Le livre dans son ensemble est d’une utilité indéniable et va sans doute demeurer une référence incontournable pour des années à venir. Il apporte aussi un nombre d’observations importantes qui font état de l’honnêteté intellectuelle de l’auteur et de sa contribution à défaire plusieurs mythes qui entourent encore ces organisations controversées. Or, les analyses figurant dans Do Think Tanks Matter ? manquent généralement d’ancrage social. La typologie classique de ces organisations (c’est-à-dire universités sans étudiants, organismes de recherche contractuels, et think tanks militants) est critiquée, mais elle n’est pas vraiment dépassée et les divers types qui y sont rajoutés ne découlent pas d’un principe de classification généralisable. Sur ce point, la contribution importante de Thomas Medvetz (Think Tanks in America, Chicago, University of Chicago Press, 2012, 329 p.) – qui supplante les différences entre think tanks d’un ancrage social concret – est largement ignorée.

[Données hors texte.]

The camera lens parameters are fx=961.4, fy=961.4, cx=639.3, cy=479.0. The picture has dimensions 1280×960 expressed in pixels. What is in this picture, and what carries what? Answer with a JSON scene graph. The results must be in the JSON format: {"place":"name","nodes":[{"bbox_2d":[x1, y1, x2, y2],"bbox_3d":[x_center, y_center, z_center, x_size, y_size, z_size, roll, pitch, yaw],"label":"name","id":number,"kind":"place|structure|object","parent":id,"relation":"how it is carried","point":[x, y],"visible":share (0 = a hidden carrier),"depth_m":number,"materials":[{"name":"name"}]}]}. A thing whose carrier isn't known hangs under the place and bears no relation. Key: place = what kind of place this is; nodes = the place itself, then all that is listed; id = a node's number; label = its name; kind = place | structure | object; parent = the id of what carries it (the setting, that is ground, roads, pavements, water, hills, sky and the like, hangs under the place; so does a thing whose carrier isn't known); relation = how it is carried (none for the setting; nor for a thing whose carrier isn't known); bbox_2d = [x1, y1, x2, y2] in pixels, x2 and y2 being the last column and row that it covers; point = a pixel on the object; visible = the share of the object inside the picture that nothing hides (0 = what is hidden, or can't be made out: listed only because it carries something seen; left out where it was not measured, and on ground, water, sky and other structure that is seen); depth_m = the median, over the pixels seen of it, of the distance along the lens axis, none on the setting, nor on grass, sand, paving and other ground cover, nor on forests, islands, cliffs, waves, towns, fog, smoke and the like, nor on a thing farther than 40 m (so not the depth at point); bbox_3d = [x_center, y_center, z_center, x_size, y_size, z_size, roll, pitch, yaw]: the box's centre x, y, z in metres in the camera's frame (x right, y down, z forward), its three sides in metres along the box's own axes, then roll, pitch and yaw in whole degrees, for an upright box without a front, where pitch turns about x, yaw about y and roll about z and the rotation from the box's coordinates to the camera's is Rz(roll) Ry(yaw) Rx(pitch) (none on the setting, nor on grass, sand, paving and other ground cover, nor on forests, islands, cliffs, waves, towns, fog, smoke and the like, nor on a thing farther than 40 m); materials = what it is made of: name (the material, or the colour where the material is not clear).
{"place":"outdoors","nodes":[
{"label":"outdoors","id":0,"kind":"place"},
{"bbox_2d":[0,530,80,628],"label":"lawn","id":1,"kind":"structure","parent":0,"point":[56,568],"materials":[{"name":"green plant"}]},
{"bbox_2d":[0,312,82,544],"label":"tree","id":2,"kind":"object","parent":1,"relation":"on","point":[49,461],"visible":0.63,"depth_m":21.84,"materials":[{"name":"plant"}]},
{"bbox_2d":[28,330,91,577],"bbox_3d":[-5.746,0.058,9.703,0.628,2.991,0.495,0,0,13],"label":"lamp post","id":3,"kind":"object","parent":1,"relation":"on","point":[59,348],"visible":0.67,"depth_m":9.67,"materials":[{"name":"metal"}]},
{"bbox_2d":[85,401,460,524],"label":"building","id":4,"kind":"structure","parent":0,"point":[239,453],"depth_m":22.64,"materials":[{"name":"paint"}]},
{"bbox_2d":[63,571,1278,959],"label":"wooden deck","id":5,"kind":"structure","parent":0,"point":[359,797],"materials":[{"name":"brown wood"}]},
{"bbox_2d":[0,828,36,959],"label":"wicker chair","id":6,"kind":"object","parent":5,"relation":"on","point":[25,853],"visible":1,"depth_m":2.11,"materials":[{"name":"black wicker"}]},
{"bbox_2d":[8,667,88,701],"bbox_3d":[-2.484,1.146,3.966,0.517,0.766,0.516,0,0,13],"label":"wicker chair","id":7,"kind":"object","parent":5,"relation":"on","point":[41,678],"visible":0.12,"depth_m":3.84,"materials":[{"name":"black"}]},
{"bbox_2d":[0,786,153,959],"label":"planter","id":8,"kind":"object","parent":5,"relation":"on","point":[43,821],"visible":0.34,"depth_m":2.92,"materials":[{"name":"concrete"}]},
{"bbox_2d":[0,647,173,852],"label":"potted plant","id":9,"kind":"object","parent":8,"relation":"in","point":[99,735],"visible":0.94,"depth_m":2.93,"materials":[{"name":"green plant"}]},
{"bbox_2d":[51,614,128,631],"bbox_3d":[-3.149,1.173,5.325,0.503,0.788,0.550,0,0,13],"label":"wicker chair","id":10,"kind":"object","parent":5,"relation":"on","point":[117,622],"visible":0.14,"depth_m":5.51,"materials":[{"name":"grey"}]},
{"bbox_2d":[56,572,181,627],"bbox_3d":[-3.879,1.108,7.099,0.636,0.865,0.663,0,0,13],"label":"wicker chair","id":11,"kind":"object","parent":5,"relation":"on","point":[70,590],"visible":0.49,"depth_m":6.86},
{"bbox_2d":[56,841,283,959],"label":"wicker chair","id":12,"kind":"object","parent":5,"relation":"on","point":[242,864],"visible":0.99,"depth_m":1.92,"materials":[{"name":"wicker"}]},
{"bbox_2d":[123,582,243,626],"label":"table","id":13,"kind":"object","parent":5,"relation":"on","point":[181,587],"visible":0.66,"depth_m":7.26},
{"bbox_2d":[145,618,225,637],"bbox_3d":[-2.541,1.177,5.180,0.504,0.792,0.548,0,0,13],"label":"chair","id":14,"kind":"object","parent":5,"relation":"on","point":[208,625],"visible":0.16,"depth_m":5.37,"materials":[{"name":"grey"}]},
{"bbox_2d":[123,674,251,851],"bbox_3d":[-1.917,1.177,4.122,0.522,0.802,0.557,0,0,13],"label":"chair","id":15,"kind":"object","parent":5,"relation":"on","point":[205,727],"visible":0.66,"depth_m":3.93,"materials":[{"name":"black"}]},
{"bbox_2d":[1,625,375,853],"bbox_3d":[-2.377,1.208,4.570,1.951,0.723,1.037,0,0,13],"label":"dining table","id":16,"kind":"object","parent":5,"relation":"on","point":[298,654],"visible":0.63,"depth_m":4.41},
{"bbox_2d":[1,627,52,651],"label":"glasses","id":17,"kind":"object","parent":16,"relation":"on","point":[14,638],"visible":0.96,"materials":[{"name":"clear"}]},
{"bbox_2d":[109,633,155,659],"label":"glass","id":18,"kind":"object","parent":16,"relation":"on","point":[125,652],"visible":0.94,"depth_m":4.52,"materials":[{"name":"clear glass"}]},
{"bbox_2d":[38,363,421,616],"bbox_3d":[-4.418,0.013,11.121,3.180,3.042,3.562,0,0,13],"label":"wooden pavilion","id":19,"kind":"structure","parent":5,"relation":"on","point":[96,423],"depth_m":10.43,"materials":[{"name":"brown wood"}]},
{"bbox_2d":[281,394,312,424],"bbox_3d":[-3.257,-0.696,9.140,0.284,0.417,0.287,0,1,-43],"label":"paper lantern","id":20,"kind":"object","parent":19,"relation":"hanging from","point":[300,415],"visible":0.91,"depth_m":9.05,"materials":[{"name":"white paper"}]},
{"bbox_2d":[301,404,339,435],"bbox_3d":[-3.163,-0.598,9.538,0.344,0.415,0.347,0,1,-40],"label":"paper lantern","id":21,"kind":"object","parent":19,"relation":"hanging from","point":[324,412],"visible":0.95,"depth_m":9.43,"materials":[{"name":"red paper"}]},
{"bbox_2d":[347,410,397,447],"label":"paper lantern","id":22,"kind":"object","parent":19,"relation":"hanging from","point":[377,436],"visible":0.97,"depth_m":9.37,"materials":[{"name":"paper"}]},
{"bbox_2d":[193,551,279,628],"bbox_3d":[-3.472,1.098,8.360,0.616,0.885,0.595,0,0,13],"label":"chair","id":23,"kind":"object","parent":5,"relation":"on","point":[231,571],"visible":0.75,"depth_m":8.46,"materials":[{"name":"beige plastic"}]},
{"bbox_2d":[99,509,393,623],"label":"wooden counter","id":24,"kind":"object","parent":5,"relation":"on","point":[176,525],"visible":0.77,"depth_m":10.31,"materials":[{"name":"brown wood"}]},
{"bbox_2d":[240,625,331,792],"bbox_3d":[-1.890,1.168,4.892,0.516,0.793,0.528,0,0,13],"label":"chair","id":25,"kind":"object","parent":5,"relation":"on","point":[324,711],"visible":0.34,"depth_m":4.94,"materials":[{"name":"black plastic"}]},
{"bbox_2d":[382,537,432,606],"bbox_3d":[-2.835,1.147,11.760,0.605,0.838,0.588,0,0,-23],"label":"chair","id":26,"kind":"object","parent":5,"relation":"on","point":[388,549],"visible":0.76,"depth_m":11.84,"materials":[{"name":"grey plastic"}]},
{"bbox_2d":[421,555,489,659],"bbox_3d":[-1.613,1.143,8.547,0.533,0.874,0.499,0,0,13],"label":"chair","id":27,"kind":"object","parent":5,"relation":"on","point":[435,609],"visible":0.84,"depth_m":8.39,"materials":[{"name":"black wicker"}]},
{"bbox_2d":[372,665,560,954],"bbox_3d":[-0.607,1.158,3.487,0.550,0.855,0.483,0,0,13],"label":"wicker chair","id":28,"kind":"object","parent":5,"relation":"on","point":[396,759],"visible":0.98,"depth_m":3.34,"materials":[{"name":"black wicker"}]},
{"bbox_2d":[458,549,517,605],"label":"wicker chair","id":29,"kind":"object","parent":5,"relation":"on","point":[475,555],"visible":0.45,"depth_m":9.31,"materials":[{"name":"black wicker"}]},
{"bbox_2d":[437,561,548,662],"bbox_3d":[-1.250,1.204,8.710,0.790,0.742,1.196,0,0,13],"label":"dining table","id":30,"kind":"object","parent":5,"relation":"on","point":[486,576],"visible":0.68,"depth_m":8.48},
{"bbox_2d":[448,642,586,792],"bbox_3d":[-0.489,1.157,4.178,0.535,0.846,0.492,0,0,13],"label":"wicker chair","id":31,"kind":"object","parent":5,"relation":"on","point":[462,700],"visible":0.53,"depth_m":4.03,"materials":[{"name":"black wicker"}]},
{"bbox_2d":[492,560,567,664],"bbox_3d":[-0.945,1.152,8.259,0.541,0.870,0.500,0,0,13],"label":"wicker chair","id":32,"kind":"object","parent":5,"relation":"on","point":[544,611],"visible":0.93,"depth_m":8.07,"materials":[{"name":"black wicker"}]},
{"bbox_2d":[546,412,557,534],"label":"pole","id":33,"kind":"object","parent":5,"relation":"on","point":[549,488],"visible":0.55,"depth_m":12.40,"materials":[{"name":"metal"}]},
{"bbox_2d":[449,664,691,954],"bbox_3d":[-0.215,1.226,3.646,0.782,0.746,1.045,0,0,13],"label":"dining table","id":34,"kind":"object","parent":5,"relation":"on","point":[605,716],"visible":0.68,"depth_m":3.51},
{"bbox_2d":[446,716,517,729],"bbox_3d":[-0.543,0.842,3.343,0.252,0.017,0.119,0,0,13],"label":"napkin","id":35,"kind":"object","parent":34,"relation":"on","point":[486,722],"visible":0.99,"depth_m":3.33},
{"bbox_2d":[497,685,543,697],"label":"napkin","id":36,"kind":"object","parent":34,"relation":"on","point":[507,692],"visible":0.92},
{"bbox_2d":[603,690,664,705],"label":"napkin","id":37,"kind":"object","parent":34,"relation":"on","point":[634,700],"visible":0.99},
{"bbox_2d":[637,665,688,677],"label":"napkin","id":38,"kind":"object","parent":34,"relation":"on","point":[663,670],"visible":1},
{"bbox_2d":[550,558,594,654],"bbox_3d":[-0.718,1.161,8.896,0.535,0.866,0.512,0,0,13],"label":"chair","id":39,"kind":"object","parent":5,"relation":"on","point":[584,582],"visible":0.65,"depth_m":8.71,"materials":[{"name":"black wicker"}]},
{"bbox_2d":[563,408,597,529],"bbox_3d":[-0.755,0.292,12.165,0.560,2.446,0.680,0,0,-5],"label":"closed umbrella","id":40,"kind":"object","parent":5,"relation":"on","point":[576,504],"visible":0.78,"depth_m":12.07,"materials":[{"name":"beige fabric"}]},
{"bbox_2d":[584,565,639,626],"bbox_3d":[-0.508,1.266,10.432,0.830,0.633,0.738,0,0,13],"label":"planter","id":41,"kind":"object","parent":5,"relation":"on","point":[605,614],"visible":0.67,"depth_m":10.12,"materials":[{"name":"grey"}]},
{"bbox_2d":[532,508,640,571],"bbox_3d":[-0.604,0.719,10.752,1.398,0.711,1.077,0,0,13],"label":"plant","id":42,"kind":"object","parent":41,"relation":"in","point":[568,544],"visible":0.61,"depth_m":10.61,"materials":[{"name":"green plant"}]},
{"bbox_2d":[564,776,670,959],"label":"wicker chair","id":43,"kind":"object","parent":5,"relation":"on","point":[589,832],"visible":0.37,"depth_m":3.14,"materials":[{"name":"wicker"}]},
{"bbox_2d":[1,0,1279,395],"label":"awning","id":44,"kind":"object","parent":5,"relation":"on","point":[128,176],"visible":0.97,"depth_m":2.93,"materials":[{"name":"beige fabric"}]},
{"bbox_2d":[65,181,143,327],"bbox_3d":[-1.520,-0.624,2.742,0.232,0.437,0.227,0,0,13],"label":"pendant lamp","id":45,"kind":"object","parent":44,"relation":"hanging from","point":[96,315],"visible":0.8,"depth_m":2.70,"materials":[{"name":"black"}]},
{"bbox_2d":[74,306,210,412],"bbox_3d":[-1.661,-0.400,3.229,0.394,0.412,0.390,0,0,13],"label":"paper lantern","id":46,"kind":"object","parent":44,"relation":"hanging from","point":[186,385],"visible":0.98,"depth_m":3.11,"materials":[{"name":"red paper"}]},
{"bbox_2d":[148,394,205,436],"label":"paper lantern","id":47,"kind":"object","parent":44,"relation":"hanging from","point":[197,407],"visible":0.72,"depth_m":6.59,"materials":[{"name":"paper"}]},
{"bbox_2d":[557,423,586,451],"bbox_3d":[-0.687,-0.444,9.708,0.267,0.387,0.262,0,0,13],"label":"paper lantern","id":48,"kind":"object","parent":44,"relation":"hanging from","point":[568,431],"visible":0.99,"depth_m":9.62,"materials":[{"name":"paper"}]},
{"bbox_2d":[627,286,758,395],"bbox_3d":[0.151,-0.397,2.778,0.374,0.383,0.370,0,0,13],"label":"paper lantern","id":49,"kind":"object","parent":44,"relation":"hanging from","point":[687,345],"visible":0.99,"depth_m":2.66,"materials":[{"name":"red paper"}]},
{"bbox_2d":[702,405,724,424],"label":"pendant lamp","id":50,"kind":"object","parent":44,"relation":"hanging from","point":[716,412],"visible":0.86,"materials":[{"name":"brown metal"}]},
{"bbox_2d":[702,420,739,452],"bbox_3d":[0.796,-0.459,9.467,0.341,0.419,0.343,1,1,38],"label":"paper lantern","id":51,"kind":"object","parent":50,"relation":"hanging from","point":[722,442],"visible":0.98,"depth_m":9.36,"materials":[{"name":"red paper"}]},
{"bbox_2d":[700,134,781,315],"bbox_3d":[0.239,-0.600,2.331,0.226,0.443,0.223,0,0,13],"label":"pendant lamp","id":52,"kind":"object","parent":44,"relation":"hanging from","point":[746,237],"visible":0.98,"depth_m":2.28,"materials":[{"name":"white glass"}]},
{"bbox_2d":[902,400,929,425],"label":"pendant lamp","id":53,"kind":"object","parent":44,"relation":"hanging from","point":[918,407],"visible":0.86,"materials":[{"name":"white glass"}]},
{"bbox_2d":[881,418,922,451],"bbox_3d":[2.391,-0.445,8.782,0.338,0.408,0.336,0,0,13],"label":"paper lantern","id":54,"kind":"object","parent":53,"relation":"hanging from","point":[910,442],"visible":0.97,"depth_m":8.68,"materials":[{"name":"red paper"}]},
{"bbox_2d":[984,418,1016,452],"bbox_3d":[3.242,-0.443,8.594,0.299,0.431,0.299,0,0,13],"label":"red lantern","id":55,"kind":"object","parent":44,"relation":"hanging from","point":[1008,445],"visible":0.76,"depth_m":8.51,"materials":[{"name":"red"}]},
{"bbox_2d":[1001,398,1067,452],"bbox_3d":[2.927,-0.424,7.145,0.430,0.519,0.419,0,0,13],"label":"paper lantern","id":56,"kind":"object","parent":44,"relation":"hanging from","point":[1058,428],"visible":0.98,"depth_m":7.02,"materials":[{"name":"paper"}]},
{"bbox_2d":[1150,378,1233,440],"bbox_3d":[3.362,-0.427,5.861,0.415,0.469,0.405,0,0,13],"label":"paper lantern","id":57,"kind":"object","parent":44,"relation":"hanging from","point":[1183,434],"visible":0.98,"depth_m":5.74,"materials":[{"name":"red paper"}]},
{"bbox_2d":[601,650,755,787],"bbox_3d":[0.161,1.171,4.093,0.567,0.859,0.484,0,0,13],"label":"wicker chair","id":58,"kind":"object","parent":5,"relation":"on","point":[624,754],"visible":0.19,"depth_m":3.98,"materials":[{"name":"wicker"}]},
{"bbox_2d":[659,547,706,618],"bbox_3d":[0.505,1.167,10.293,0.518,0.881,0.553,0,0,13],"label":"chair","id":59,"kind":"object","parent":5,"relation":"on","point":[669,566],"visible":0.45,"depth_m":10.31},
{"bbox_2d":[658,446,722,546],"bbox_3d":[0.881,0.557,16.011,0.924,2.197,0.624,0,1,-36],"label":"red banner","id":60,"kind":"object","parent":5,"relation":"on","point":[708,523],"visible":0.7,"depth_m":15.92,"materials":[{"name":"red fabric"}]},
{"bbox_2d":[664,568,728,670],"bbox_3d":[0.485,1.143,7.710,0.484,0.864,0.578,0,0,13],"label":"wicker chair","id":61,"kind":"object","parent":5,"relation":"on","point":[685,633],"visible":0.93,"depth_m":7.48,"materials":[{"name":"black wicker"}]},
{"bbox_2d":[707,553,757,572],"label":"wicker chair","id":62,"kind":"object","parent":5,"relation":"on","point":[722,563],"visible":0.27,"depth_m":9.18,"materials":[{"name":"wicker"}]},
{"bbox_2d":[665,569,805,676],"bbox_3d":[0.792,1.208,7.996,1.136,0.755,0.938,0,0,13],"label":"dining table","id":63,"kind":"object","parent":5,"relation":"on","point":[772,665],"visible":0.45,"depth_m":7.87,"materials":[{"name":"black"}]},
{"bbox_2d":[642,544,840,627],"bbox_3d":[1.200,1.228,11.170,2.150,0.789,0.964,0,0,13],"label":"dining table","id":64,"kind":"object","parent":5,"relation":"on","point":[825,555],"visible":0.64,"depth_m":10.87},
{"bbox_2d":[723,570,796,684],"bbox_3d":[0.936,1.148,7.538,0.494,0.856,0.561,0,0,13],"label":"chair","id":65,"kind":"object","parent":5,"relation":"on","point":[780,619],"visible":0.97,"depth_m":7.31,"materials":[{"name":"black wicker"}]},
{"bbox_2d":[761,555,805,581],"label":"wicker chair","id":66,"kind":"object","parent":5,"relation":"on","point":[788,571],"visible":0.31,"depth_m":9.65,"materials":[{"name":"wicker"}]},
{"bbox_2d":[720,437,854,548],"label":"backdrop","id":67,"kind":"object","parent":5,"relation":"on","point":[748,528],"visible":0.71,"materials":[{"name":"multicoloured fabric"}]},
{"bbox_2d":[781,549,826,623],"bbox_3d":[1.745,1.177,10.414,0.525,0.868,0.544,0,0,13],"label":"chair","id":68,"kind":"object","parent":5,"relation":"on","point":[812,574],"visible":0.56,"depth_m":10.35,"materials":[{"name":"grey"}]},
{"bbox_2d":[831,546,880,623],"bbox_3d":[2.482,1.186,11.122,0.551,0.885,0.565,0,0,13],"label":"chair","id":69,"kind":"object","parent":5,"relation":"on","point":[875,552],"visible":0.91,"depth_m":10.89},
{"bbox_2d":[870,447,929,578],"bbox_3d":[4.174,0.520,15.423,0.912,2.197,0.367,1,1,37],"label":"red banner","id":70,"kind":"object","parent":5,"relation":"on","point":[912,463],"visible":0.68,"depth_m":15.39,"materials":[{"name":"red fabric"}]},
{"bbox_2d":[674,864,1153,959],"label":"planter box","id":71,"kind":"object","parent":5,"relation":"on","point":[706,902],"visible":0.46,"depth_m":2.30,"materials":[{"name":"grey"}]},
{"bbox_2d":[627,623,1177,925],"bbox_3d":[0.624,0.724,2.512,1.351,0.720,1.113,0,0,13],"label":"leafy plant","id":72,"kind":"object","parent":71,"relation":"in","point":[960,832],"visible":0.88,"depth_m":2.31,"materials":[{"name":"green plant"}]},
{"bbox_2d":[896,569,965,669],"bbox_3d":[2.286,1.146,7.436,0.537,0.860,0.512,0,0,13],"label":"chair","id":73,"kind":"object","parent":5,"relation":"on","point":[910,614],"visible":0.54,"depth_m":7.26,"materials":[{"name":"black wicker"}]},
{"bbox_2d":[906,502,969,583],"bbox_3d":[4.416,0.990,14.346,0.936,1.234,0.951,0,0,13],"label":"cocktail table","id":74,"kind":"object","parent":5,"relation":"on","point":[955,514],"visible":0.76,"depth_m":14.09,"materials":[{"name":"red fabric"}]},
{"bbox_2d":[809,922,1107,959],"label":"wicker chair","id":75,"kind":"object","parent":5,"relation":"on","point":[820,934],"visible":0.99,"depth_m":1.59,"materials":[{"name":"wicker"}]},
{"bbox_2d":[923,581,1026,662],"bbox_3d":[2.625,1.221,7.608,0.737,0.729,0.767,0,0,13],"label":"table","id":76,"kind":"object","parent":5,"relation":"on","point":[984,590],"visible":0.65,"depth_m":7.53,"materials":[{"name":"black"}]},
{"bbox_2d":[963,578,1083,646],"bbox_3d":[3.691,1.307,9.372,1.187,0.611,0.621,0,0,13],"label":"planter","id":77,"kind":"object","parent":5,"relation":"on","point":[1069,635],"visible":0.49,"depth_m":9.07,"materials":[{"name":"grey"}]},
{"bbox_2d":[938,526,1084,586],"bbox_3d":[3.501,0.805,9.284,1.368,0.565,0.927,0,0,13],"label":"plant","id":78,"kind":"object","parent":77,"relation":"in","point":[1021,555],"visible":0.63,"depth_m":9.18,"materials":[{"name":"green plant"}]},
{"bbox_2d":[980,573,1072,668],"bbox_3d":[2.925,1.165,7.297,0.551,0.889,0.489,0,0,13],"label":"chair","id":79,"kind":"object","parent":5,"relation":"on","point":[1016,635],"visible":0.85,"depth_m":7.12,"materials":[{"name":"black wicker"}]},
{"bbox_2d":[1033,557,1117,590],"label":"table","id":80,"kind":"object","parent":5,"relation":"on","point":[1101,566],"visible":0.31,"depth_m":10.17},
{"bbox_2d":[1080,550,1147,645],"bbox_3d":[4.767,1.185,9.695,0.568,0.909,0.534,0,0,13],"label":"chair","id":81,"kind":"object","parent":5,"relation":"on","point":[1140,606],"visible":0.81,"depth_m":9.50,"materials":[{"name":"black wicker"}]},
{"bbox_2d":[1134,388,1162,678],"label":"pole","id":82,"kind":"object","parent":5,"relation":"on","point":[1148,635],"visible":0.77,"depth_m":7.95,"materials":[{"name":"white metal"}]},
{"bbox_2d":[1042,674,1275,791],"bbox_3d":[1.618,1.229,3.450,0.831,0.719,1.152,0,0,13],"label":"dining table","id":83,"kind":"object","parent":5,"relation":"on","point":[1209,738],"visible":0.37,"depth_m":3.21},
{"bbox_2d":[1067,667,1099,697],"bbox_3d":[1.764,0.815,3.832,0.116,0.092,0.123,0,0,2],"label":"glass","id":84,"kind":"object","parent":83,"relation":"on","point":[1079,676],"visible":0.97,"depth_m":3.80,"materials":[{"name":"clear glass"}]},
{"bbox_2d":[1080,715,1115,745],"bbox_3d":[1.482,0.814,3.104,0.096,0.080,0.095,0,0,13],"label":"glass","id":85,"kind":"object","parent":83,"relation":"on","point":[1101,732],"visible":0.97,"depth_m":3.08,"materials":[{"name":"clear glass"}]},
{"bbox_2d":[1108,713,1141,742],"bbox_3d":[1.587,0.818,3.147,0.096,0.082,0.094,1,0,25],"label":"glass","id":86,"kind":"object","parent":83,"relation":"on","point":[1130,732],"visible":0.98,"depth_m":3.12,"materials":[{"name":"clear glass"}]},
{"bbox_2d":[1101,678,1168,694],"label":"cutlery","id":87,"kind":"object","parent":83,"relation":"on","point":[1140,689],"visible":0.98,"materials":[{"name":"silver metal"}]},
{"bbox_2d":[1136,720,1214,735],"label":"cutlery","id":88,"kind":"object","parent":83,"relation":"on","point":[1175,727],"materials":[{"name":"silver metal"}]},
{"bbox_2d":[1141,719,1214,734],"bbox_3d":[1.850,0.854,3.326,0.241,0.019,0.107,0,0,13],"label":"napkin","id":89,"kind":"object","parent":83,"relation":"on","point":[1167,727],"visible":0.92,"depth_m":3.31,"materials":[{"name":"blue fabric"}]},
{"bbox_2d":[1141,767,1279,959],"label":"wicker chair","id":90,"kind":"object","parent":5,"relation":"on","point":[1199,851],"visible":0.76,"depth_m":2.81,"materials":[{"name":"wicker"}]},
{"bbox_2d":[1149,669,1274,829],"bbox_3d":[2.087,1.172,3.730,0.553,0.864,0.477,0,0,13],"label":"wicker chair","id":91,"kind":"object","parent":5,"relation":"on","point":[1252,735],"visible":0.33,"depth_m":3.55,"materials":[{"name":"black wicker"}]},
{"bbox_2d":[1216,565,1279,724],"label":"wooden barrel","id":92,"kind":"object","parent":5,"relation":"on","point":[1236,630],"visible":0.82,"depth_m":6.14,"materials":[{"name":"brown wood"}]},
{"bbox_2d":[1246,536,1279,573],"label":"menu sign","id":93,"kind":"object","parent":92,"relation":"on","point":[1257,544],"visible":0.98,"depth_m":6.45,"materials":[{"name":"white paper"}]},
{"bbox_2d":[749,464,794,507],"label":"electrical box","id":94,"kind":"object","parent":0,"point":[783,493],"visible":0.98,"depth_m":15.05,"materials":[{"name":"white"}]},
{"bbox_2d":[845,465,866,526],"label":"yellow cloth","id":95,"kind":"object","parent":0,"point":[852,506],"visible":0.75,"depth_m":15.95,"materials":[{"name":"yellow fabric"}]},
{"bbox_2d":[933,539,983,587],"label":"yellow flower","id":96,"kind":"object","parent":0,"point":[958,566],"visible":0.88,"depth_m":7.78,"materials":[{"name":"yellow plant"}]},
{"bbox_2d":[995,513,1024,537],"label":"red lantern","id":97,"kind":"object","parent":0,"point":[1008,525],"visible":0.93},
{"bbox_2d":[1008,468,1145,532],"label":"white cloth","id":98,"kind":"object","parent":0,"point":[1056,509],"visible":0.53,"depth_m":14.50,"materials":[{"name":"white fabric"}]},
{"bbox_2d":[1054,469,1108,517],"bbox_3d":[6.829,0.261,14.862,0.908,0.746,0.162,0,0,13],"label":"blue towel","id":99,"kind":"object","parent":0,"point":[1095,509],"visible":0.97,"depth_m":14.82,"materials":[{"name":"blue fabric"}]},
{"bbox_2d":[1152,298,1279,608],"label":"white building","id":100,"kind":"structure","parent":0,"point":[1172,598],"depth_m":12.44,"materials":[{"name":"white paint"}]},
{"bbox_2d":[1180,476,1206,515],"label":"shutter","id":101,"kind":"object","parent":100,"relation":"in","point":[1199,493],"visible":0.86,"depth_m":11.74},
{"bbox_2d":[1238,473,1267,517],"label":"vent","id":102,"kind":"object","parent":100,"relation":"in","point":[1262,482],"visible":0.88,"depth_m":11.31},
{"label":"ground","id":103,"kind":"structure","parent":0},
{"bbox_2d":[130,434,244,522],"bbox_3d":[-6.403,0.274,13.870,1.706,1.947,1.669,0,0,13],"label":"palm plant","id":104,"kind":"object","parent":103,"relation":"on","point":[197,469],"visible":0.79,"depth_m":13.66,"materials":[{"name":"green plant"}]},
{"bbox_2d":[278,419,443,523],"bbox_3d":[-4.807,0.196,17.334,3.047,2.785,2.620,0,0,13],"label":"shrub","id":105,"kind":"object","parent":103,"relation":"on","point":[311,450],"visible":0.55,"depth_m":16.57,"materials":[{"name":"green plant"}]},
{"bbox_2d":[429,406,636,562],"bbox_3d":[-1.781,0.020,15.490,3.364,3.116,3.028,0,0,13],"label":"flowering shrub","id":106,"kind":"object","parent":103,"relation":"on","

Do Think Tanks Matter ? n’offre pas de réponse définitive à la question qu’il pose. Celle vers laquelle il tend est que cela dépend des circonstances. Néanmoins, il fait bien cas des difficultés associées à cette énigme et les pistes qu’il propose sont intéressantes. En suggérant qu’il faudrait peut-être (a) considérer de plus près les objectifs que les think tanks se donnent eux-mêmes et (b) interroger plus systématiquement les opinions qu’ont les décideurs politiques au sujet de l’utilité de ces organisations, Abelson s’éloigne de la tâche (probablement futile) d’isoler l’influence exacte des think tanks sur telle ou telle politique et se rapproche d’une appréciation de leurs rôles et fonctions. À ce sujet, les remarques de l’auteur concernant les « niches » que cherchent à occuper différents think tanks sont d’une acuité exemplaire. Malheureusement, cette oeuvre ne mène pas à une analyse plus poussée de la spécificité de ces niches. Ainsi, partant du livre d’Abelson, on peut conclure que les rapports entre les think tanks et les pratiques, normes et sous-groupes propres aux espaces correspondant aux « étapes » du processus d’élaboration des politiques (par exemple, la fonction publique, l’arène politique, l’espace médiatique, les disciplines académiques, etc.) devraient être examinés de manière plus systématique.